Pearce traveled to more than thirty countries while researching When the
Rivers Run Dry, examining the current state of crucial water sources
like the Indus River in Pakistan, the Colorado River in the United
States, and the Yellow and Yangzte rivers in China. Pearce deftly weaves
together the complicated scientific, economic, and historic dimensions
of the water crisis, showing us its complex origins-from waste to
wrong-headed engineering projects to high-yield crop varieties that have
saved developing countries from starvation but are now emptying their
water reserves.
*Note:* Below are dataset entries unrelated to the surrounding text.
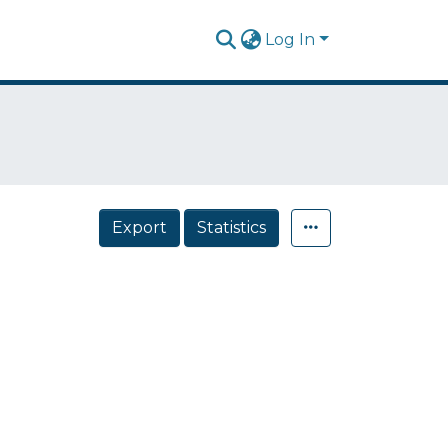
Log In
Export
Statistics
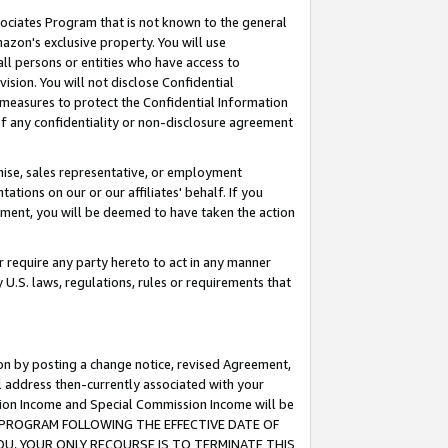
ssociates Program that is not known to the general
azon's exclusive property. You will use
ll persons or entities who have access to
ision. You will not disclose Confidential
e measures to protect the Confidential Information
s of any confidentiality or non-disclosure agreement
chise, sales representative, or employment
ations on our or our affiliates' behalf. If you
reement, you will be deemed to have taken the action
or require any party hereto to act in any manner
y U.S. laws, regulations, rules or requirements that
ion by posting a change notice, revised Agreement,
l address then-currently associated with your
ssion Income and Special Commission Income will be
TES PROGRAM FOLLOWING THE EFFECTIVE DATE OF
OU, YOUR ONLY RECOURSE IS TO TERMINATE THIS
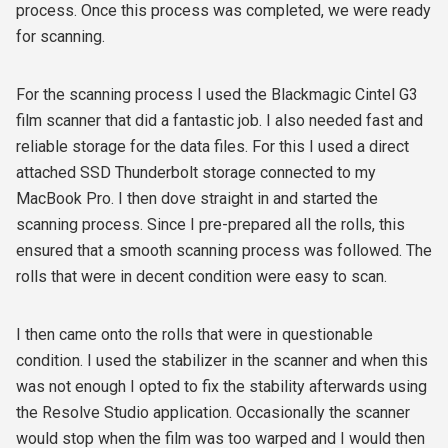
process. Once this process was completed, we were ready
for scanning.
For the scanning process I used the Blackmagic Cintel G3
film scanner that did a fantastic job. I also needed fast and
reliable storage for the data files. For this I used a direct
attached SSD Thunderbolt storage connected to my
MacBook Pro. I then dove straight in and started the
scanning process. Since I pre-prepared all the rolls, this
ensured that a smooth scanning process was followed. The
rolls that were in decent condition were easy to scan.
I then came onto the rolls that were in questionable
condition. I used the stabilizer in the scanner and when this
was not enough I opted to fix the stability afterwards using
the Resolve Studio application. Occasionally the scanner
would stop when the film was too warped and I would then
He reveals the most daunting water issues we face today,
among them the threat of flooding in China's Yellow River, where rising
silt levels will prevent dykes from containing floodwaters; the
impoverishment of Pakistan's Sindh, a once-fertile farming valley now
destroyed by the 14 million tons of salt that the much-depleted Indus
deposits annually on the land but cannot remove; the disappearing
Colorado River, whose reservoirs were once the lifeblood of seven states
but which could dry up as soon as 2007; and the poisoned springs of
Palestine and the Jordan River, where Israeli control of the water
supply has only fed conflict between Israelis and Palestinians.
The situation is dire, but not without remedy. Pearce argues that the solution to the growing worldwide water shortage is not more and bigger dams but greater efficiency and a new water ethic based on managing the water cycle for maximum social benefit rather than narrow self-interest.
Fred Pearce has been writing about water issues for over twenty years. A former news editor at New Scientist and currently its environment and development consultant, he has also written for Audubon, Popular Science, Time, the Boston Globe, and Natural History. His books include Keepers of the Spring, Turning Up the Heat, and Deep Jungle.